Excerpt to read:
▼

WHO WAS DARWIN?
Charles Robert Darwin was an English Naturalist, born on February 12,1809 in Shrewsbury, England whose Scientific theory of evolution by natural selection became the foundation of modern evolutionary studies. An affable Country gentleman, Darwin at first shocked religious Victorian Society by suggesting that animals and humans shared a common ancestry. However, his non-religious biology appealed to the rising class of professional scientists, and by the time of his death evolutionary imagery had spread through all of science, literature and politics.

DARWIN’S JOURNEY THROUGH EVOLUTIONARY THEORIES:-
The belief that God had created mankind in his own image and likeness were shed by most western scientists until the middle of the 19th century when they thought that all the creatures of the planet had been conceived by a divine force that is until Charles Darwin arrived. Some researchers were already talking about an evolution of the species but the British Naturalist was the first to explain with evidence how evolution might occur by natural selection.
Darwin’s theory radically changed biology offering a new explanation of the origin of Human Beings. It also made him one of the most influential scientists and intellectuals in history but to get there he had to make an extraordinary journey, fighting all the odds before hundreds of experiments and spend 20 years of his life refining all his ideas. In 1831, when Darwin was 22 years old and studying at the University of Cambridge was invited as a Naturalist to a great expedition. He boarded the HMS BEAGLE and spent almost five years travelling several continents starting in South America from which he brought back dozens of life specimens illustrations and fossils. These fossils gave him one of the first clues about evolution, for example observing the remains of a Milodon– a giant animal similar to the sloth. He thought that those similarities were probably not a coincidence, there had to be some kind of link.

▲

(Stored items)
▼

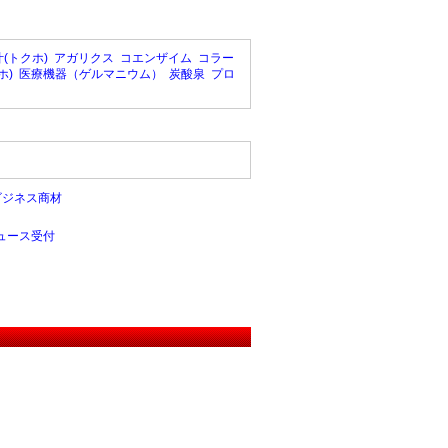
(トクホ)
アガリクス
コエンザイム
コラー
ホ)
医療機器（ゲルマニウム）
炭酸泉
プロ
ビジネス商材
ュース受付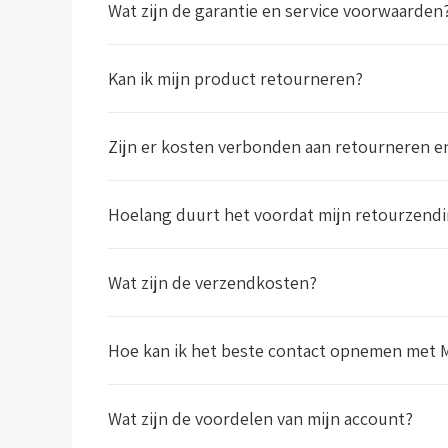
Wat zijn de garantie en service voorwaarden
Kan ik mijn product retourneren?
Zijn er kosten verbonden aan retourneren en
Hoelang duurt het voordat mijn retourzendi
Wat zijn de verzendkosten?
Hoe kan ik het beste contact opnemen met
Wat zijn de voordelen van mijn account?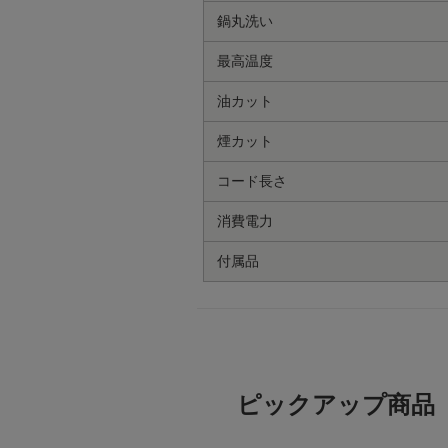
鍋丸洗い
最高温度
油カット
煙カット
コード長さ
消費電力
付属品
ピックアップ商品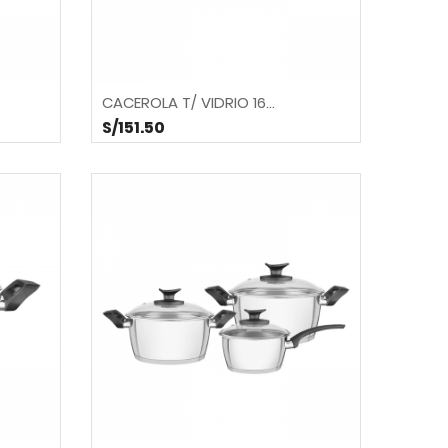
CACEROLA T/ VIDRIO 16...
S/151.50
JARRA (55332) TIMELESS 1440cc.
S/12.90
S/12.90
S/37.00
S/39.70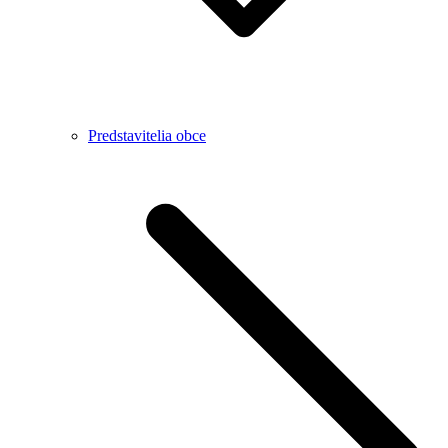
Predstavitelia obce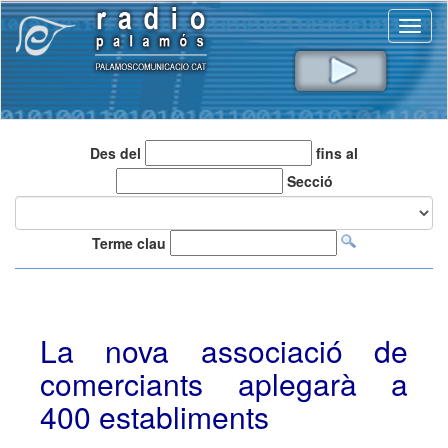
Toggl
naviga
Des del
fins al
Secció
Terme clau
La nova associació de
comerciants aplegarà a
400 establiments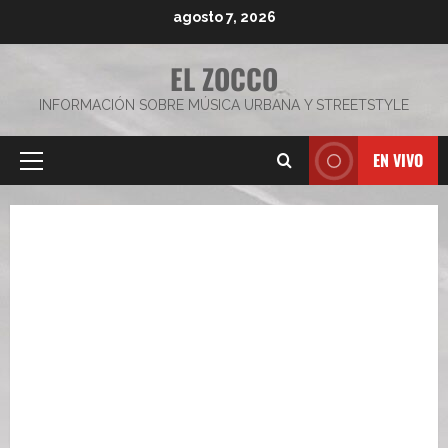
Saltar
agosto 7, 2026
al
contenido
EL ZOCCO
INFORMACIÓN SOBRE MÚSICA URBANA Y STREETSTYLE
EN VIVO
Menú
principal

▲

Set of tasks:
a: Decide whether each statement agrees with the text about Darwin, answering yes or no and quoting the words from the text that settle it: (i) Darwin was born in Shrewsbury, England. (ii) Darwin was a student at Oxford when he was invited on the expedition. (iii) Darwin's voyage on the HMS Beagle lasted about ten years.
b: Extract the part of the text about Darwin from "DARWIN’S JOURNEY THROUGH" up to and including "by natural selection.".
The stored items are separate material and have no connection to the text about Darwin.

Replies:
a:
(i) Yes: "born on February 12,1809 in Shrewsbury, England"
(ii) No: "studying at the University of Cambridge"
(iii) No: "spent almost five years travelling several continents"

b:
DARWIN’S JOURNEY THROUGH EVOLUTIONARY THEORIES:-
The belief that God had created mankind in his own image and likeness were shed by most western scientists until the middle of the 19th century when they thought that all the creatures of the planet had been conceived by a divine force that is until Charles Darwin arrived. Some researchers were already talking about an evolution of the species but the British Naturalist was the first to explain with evidence how evolution might occur by natural selection.